Once jointed, turn the pieces of hare in plenty of seasoned flour and brown them well along with one chopped onion and 8 ounces of chopped streaky bacon in 3 ounces of lard (yes, you COULD use oil, but what’s the point in that!?) in a large stockpot or casserole. Add a teaspoon of chopped thyme, a tablespoon of chopped parsley and half a bay leaf to the pot along with enough stock to just cover everything; use either game stock or beef stock, I used half-and-half of each. Charlotte and I added the heart too; seemed silly to waster it since we were using the liver and blood too. Let the whole thing simmer gently until the meat comes away from the bone easily – around 2 or 3 hours. Now add 6 tablespoons of port and a large tablespoon or two of redcurrant jelly along with some salt and pepper and the dish is done! Use a tablespoon of flour slaked with some hot stew liquor to thicken the stew, or use the blood and mashed liver. Don’t let it boil if using blood, as it will curdle not unlike egg yolks in over-cooked custard. Charlotte and I spent a while removing bones from the meat though, so people didn’t have to worry about bones.

Now that’s done, make the forcemeat balls (named forcemeat as you are making a small amount of meat go very far – peasant food, innit?). In a bowl mix together 4 ounces of fresh breadcrumbs, 2 ounces of chopped suet, a tablespoon of chopped parsley, a teaspoon of thyme, the grated rind of half a lemon, 2 ounces of finely chopped bacon, a large egg and some salt and pepper. Form the mixture into balls of around an inch in diameter and fry them until golden in more (yes, more!) lard.

I served it all up with boiled potatoes and peas.

#95 Stewed Hare with Forcemeat Balls – 7/10. The more game I eat, the more I feel I’ve been missing out! I’m always slightly tentative about game, but this is another corker! The stew was rich and thick; hare is very gamy, but the port and redcurrant jelly helped cut through it. Given the chance, I’ll be cooking the remaining hare recipes. The surprise star though was the forcemeat balls – Grigson suggests making them for soups, so if you don’t fancy the hare, make the meatballs! The heart tasted surprisingly nice too…

The Merchant of Hoghton

We had planned a big group outing to Hoghton Tower Farmers’ Market; me, Charlotte, Kate , Pete, Ange, Chris and their wee baby Evan. It’s to be found in Preston, Lancashire, and Ange has been raving about it for ages. I had my shopping budget of £35 and was hoping to fill the freezer with exciting stuff; in particular game.


We arrived slightly hungover from the night before and were immediately impressed – lots of stall selling absolutely everything! The range of meat and game was excellent, as was the cheeses, veg, pies, cakes and everything you could ever wish for.

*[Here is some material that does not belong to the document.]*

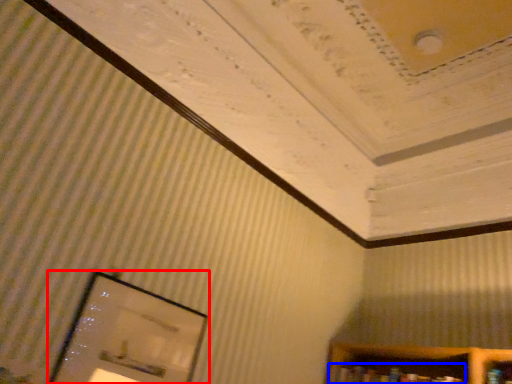
Question: Which object is further to the camera taking this photo, picture frame (highlighted by a red box) or book (highlighted by a blue box)?

Choices:
 (A) picture frame
 (B) book

Answer: (B)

For my 35 notes I came away with:
1. Smoked trout fillets
2. A hare
3. A brace of partridge
4. Smoked, cured streaky bacon
5. Pigeon and pea pie
6. Mutton pie
7. Corned beef pie
8. Chocolate-covered crystallised ginger
9. Banana Tea Loaf
10. Chocolate cake

Not bad I reckon. I’m particularly interested in the hare – there are a few recipes in English Food, and I’m thinking about cooking it as the 100th dish as it is fast approaching and I need something unusual and impressive. I was going to do an elaborate Victorian pheasant dish, but you need pheasant giblets and you need to order those apparently. The hand-raised mutton pie was the pie-highlight for me, I have to say, and it has gotten me enthused to cook some mutton dishes too.

Choosing my game.

We also had an ace laugh which is just what I needed, the best bit being me and Charlotte tasting some extra-mature Lancashire blue cheese…

Charlotte: This is really good.

Me: Really creamy, nice after taste. It tastes a bit like sick; but in a good way.

Charlotte: Yeah, not your own sick.

(Pause)

Charlotte: Err..like somebody else’s….?

(Hilarity ensues)

Ange’s Celtic aggression comes out at the mere weilding of sprouts.